**WHAT IS BEING ASKED**. Copy the lines below word for word, but leave out the pictures.

#####

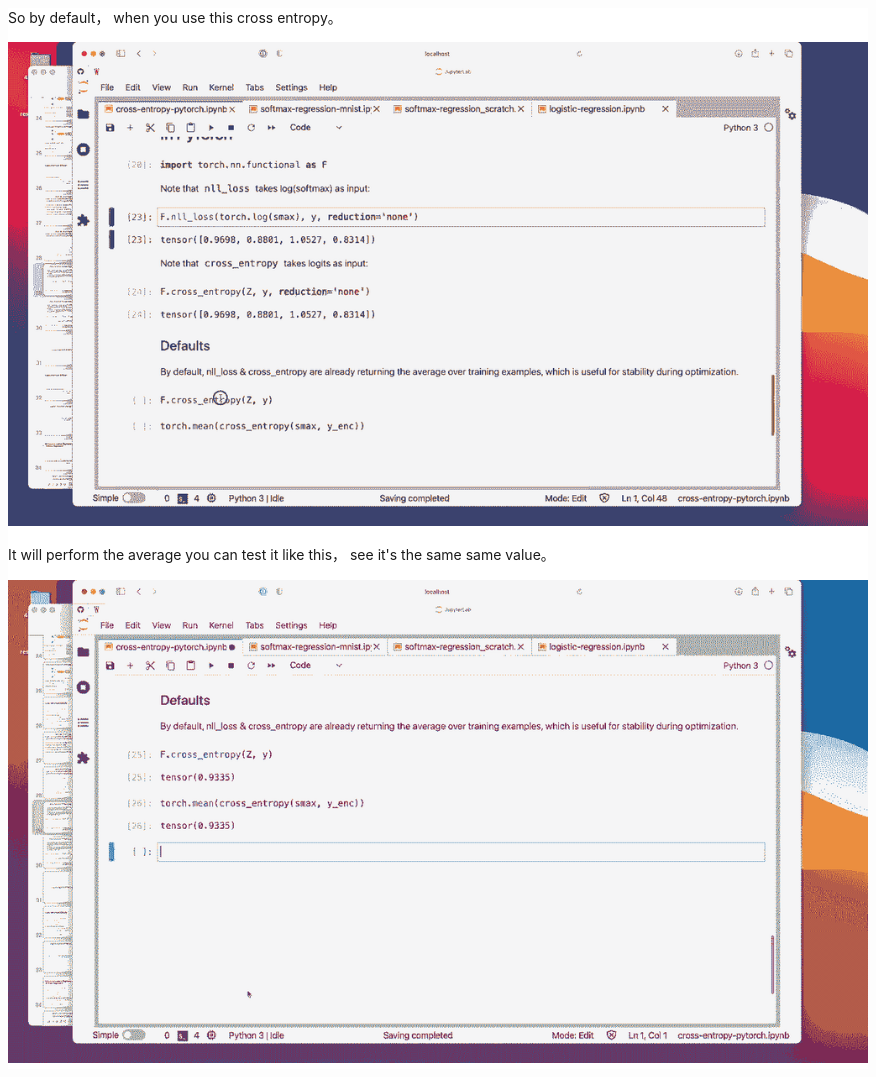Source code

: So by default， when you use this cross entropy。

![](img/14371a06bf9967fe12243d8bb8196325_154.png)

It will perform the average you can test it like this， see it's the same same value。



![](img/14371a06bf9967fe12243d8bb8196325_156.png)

#####

**RESPONSE TO THIS EXERCISE**.
Source code

: So by default， when you use this cross entropy。

![](img/14371a06bf9967fe12243d8bb8196325_154.png)

It will perform the average you can test it like this， see it's the same same value。



![](img/14371a06bf9967fe12243d8bb8196325_156.png)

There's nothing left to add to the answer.